======== SUPPLIED MATERIAL

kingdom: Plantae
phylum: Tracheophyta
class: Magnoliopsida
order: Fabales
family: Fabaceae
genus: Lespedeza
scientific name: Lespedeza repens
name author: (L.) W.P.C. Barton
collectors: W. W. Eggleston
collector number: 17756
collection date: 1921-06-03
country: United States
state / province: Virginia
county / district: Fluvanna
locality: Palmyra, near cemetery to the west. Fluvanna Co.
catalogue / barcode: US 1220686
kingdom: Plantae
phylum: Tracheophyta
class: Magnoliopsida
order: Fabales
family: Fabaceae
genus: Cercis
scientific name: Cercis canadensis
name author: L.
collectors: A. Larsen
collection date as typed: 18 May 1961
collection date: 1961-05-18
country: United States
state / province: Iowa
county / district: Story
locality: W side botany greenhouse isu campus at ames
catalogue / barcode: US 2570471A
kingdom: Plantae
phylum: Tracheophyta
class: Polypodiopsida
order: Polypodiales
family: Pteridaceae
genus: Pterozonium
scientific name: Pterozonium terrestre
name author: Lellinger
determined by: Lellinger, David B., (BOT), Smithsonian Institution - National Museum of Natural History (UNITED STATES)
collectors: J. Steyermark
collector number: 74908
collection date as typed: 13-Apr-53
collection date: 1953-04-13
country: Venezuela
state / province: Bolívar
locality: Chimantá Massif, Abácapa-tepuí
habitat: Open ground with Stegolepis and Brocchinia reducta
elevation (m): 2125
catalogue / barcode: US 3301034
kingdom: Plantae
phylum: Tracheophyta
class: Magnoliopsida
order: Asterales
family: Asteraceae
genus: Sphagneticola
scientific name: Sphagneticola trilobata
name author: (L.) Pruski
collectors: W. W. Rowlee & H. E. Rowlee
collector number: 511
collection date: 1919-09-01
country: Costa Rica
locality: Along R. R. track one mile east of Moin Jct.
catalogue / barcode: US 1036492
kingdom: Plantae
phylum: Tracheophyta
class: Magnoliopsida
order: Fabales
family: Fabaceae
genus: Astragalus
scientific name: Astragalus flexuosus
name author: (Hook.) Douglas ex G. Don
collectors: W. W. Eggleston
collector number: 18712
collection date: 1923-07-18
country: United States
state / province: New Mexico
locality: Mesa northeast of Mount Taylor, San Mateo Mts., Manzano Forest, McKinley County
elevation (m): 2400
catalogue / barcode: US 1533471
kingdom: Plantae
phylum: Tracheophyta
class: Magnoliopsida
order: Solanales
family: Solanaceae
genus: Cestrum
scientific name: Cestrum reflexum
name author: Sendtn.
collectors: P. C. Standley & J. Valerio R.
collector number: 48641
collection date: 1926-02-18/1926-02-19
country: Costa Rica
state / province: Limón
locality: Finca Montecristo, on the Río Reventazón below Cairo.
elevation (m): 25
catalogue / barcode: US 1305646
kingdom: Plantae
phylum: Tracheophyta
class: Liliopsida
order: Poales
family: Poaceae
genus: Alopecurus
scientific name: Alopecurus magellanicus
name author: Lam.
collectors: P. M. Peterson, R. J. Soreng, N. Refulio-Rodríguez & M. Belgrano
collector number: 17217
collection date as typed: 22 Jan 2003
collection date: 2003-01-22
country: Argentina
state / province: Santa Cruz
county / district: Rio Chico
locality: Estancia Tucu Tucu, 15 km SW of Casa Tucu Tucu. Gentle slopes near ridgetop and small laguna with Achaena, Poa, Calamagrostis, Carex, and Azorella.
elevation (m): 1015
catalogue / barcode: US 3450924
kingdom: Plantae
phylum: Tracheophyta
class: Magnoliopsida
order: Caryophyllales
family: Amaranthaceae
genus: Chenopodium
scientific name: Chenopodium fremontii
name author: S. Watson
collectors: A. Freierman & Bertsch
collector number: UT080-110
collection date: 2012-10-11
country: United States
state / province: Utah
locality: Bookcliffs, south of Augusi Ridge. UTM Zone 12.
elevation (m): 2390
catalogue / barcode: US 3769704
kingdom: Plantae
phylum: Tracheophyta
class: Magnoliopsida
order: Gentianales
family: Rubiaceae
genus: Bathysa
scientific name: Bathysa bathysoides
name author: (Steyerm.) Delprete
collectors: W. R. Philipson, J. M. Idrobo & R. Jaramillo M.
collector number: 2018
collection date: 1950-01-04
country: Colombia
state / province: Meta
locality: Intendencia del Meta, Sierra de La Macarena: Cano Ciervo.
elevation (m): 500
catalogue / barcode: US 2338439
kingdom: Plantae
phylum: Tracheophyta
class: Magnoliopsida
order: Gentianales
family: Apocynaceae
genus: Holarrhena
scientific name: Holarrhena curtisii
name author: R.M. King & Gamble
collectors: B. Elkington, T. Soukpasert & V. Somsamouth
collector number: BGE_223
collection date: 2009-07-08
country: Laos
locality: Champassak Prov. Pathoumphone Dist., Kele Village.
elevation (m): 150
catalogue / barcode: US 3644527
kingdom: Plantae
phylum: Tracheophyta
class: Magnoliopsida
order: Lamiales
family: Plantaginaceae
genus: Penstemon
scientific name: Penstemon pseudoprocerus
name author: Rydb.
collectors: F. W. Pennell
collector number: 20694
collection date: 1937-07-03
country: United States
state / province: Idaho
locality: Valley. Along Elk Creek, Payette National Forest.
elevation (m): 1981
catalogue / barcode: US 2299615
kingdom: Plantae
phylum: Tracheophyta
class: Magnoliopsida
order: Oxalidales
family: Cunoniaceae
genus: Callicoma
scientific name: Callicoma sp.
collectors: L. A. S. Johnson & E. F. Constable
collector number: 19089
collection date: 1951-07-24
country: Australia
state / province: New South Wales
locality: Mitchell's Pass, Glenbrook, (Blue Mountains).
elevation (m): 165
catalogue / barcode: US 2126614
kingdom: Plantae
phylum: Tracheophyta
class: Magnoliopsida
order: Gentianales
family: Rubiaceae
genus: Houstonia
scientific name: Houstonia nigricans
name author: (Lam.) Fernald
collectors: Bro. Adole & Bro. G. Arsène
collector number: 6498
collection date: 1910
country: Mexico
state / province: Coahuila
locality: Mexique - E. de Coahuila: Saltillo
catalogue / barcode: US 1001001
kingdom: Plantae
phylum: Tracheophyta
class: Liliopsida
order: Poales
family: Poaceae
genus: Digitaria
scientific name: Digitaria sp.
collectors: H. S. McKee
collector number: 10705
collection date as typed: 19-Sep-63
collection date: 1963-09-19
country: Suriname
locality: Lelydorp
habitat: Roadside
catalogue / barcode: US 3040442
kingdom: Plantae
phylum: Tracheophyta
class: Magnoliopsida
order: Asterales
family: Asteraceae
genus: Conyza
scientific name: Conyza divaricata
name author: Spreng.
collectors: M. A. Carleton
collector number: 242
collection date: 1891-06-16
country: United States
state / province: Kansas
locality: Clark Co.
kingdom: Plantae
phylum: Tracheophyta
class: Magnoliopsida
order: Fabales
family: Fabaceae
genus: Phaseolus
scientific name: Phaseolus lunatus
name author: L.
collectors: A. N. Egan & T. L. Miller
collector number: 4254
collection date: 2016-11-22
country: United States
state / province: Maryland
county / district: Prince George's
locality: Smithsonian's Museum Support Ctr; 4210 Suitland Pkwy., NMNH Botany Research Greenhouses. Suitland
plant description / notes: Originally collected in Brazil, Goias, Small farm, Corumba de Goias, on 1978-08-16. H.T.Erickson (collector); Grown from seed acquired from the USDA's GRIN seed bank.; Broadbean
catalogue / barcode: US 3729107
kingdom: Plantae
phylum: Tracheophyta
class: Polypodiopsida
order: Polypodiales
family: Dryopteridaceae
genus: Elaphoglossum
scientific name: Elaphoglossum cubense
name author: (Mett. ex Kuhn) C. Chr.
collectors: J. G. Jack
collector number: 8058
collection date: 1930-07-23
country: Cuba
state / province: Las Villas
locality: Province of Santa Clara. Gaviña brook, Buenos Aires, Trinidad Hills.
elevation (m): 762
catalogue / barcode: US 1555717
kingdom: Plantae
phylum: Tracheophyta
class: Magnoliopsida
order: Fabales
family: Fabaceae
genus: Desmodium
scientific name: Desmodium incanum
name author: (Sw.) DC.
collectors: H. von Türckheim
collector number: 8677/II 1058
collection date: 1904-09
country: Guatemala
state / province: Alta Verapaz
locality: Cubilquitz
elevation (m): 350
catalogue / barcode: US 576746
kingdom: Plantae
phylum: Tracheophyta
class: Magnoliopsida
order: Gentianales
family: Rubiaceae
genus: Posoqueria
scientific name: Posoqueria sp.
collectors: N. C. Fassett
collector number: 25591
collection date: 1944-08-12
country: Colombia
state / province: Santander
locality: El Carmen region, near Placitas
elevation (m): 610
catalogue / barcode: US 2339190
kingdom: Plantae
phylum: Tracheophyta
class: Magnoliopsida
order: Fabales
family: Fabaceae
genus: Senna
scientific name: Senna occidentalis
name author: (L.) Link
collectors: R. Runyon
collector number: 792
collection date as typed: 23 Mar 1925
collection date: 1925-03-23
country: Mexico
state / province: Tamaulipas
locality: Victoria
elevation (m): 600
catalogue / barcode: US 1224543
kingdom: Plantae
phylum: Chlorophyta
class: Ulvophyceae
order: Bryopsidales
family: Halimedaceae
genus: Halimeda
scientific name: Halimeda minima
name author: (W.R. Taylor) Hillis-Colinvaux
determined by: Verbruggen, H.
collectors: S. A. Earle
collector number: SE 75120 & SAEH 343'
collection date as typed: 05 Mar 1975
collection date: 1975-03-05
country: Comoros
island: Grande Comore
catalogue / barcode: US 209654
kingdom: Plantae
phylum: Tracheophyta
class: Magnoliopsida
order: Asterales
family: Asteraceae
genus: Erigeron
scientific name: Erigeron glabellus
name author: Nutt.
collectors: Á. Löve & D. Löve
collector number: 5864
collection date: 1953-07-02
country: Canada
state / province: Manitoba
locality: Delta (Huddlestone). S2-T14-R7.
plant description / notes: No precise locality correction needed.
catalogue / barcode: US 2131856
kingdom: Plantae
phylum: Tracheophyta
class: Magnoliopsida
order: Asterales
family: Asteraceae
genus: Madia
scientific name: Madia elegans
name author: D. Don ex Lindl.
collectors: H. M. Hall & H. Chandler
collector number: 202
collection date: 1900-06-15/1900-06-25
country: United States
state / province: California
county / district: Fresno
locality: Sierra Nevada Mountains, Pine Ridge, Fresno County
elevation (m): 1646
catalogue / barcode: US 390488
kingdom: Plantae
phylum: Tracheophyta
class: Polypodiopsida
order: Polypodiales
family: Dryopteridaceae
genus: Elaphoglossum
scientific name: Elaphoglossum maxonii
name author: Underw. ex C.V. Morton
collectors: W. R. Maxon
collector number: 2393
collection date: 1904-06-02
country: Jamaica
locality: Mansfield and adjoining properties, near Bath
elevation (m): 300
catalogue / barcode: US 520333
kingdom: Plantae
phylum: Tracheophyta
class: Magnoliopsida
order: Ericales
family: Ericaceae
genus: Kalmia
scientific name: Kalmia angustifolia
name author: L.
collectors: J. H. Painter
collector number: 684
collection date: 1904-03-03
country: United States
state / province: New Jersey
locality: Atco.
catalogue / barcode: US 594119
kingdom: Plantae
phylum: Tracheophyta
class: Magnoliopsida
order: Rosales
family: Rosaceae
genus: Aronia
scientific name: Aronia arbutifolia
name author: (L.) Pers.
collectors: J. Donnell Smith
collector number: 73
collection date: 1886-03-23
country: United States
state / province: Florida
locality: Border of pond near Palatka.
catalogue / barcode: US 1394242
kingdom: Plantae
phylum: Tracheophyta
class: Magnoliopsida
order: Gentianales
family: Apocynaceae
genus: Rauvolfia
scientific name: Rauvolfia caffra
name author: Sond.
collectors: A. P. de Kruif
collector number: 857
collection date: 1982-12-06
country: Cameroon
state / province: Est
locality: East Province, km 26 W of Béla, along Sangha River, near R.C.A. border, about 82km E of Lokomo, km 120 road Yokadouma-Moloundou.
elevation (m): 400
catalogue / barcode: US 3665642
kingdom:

================

(INSTRUCTIONS TO FOLLOW): Quote verbatim everything in the rows above from the line containing "locality: Intendencia del" down to the line containing "collection date: 1951-07-24", including both of those lines.

(FINAL RESULT):
locality: Intendencia del Meta, Sierra de La Macarena: Cano Ciervo.
elevation (m): 500
catalogue / barcode: US 2338439
kingdom: Plantae
phylum: Tracheophyta
class: Magnoliopsida
order: Gentianales
family: Apocynaceae
genus: Holarrhena
scientific name: Holarrhena curtisii
name author: R.M. King & Gamble
collectors: B. Elkington, T. Soukpasert & V. Somsamouth
collector number: BGE_223
collection date: 2009-07-08
country: Laos
locality: Champassak Prov. Pathoumphone Dist., Kele Village.
elevation (m): 150
catalogue / barcode: US 3644527
kingdom: Plantae
phylum: Tracheophyta
class: Magnoliopsida
order: Lamiales
family: Plantaginaceae
genus: Penstemon
scientific name: Penstemon pseudoprocerus
name author: Rydb.
collectors: F. W. Pennell
collector number: 20694
collection date: 1937-07-03
country: United States
state / province: Idaho
locality: Valley. Along Elk Creek, Payette National Forest.
elevation (m): 1981
catalogue / barcode: US 2299615
kingdom: Plantae
phylum: Tracheophyta
class: Magnoliopsida
order: Oxalidales
family: Cunoniaceae
genus: Callicoma
scientific name: Callicoma sp.
collectors: L. A. S. Johnson & E. F. Constable
collector number: 19089
collection date: 1951-07-24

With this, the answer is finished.